Even Alice Tully Hall's iconic setting along Broadway served to remind that his arrival in town was not merely an extended vacation; Criss will take over Daniel Radcliffe's lead role in "How To Succeed In Business Without Really Trying" next month, and is packing his holiday break with rehearsals for the three-week run. In all, Criss expects to be in the Big Apple for about six weeks. Everything about Saturday worked to transform new converts into warm bodies just down the road come Jan. 3

Sunday was a different animal -- a Toys For Tots charity pop-up event that Criss only announced details of five hours before curtain, prompting die-hard fans in the city to rush to Joe's Pub last minute to pick up one of the precious 100 tickets available for a mere ten dollars plus a donated gift. Criss was joined by fellow University of Michigan alumni Theo Katzman and Charlene Kaye, both gifted performers and New York residents who shined in their own rights during opening acts, and served as appreciated supporters during Criss's set. Another special guest was Criss's brother, Chuck, who has found his own success as part of indie-outfit Freelance Whales. The two recorded Bob Dylan's "New Morning" for an Amnesty International compilation this Fall and sang the tune together both nights of Criss's jam-packed weekend.

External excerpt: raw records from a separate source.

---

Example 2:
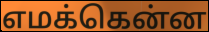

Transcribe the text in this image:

எமக்கென்ன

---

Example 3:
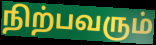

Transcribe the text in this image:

நிற்பவரும்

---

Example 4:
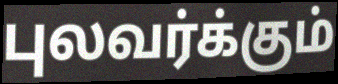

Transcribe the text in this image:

புலவர்க்கும்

In addition to their duet, Sunday's set list had some overlap with Saturday particularly in the StarKid section, but deviated to include more of Criss's solo numbers, much enhanced by the addition of a backing band on Sunday. Joe's is known as a venue frequented by New York artists and the kind of place where newcomers arrive to set the bar and stalwarts set a standard, and Criss's looser set fit in line with that established attitude.

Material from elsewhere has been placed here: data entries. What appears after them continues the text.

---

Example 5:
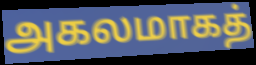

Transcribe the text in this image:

அகலமாகத்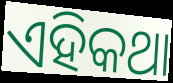
ଏହିକଥା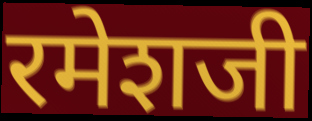
रमेशजी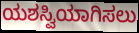
ಯಶಸ್ವಿಯಾಗಿಸಲುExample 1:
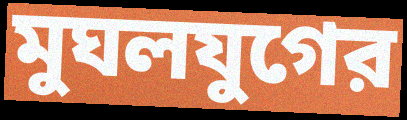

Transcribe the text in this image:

মুঘলযুগের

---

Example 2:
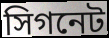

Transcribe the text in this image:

সিগনেট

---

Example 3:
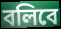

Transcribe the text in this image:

বলিবে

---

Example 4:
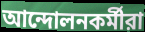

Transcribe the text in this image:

আন্দোলনকর্মীরা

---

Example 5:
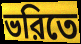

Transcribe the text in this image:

ভরিতে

Musically Criss is prone to transforming his songs for each performance, so often his riffs and choices are unfamiliar and unexpected to even his most die-hard fans. Of course, sometimes such fluidity backfires, as when Criss lost track of his lyrics on "Jealousy," a tune off his 2010 EP. Despite jokingly pleading that the crowd restart their cameras for YouTube, the cacophony of shutters and flashes from the avid amateur documentarians in the venue's front rows preserved the moment for the Internet. Watch:

Thanks to the prevalence of smart phones, within seconds of Criss' performances, the visuals were uploaded on sites like Tumblr. And despite the disparity in number and type of fans on Saturday compared to Sunday, the speed at which media traveled was negligible at both events. Broadway's strict camera policies will be a tough break for his rabid fans who flock to see him in "How to Succeed."

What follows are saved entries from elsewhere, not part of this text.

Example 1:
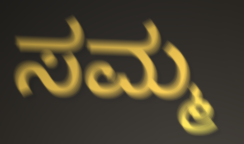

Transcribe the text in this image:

ಸಮ್ಮ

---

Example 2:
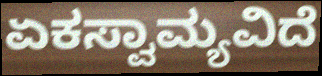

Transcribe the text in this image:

ಏಕಸ್ವಾಮ್ಯವಿದೆ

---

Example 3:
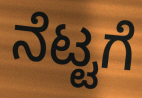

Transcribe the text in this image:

ನೆಟ್ಟಗೆ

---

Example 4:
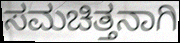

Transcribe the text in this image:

ಸಮಚಿತ್ತನಾಗಿ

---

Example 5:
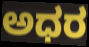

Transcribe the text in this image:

ಅಧರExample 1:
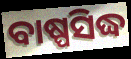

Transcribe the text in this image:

ବାଷ୍ପସିଦ୍ଧ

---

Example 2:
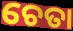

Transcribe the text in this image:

ଚେତା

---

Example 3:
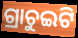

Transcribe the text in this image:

ଗ୍ରାଚୁଇଟି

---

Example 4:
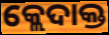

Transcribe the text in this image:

କ୍ଲେଦାକ୍ତ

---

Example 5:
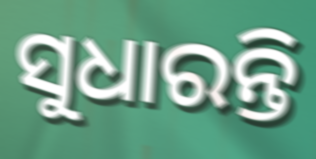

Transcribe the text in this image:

ସୁଧାରନ୍ତି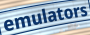
emulators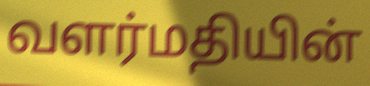
வளர்மதியின்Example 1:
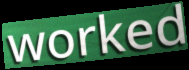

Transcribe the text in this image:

worked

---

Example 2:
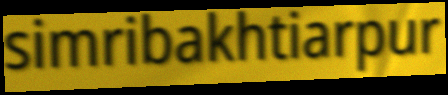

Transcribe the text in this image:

simribakhtiarpur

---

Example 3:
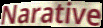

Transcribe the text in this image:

Narative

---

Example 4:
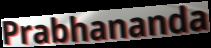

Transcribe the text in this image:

Prabhananda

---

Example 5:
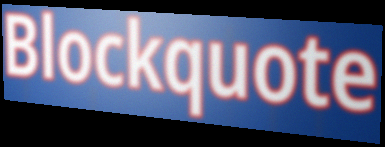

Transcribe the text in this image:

Blockquote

This weekend's breakneck debut to his New York stint emphasized that Criss's versatility might be his greatest asset. Placing a concrete category on Criss and his path proves difficult, as he is a deft chameleon from setting to setting, a balance of what his audience demands and what he's interested in projecting, an identity he doesn't let get tangled up in the greater pop culture associations of being "that guy from Glee." Aside from the more Broadway or classic style numbers Saturday, both nights were relatively light on tunes from the Fox show, perhaps a conscious decision as he sets himself apart from his role during the program's brief winter hiatus. If this weekend's distinct variations on Criss as the performer are what he could come up with in barely two days, it's a shame he doesn't have more than a month and a half to spend in the city to push it further.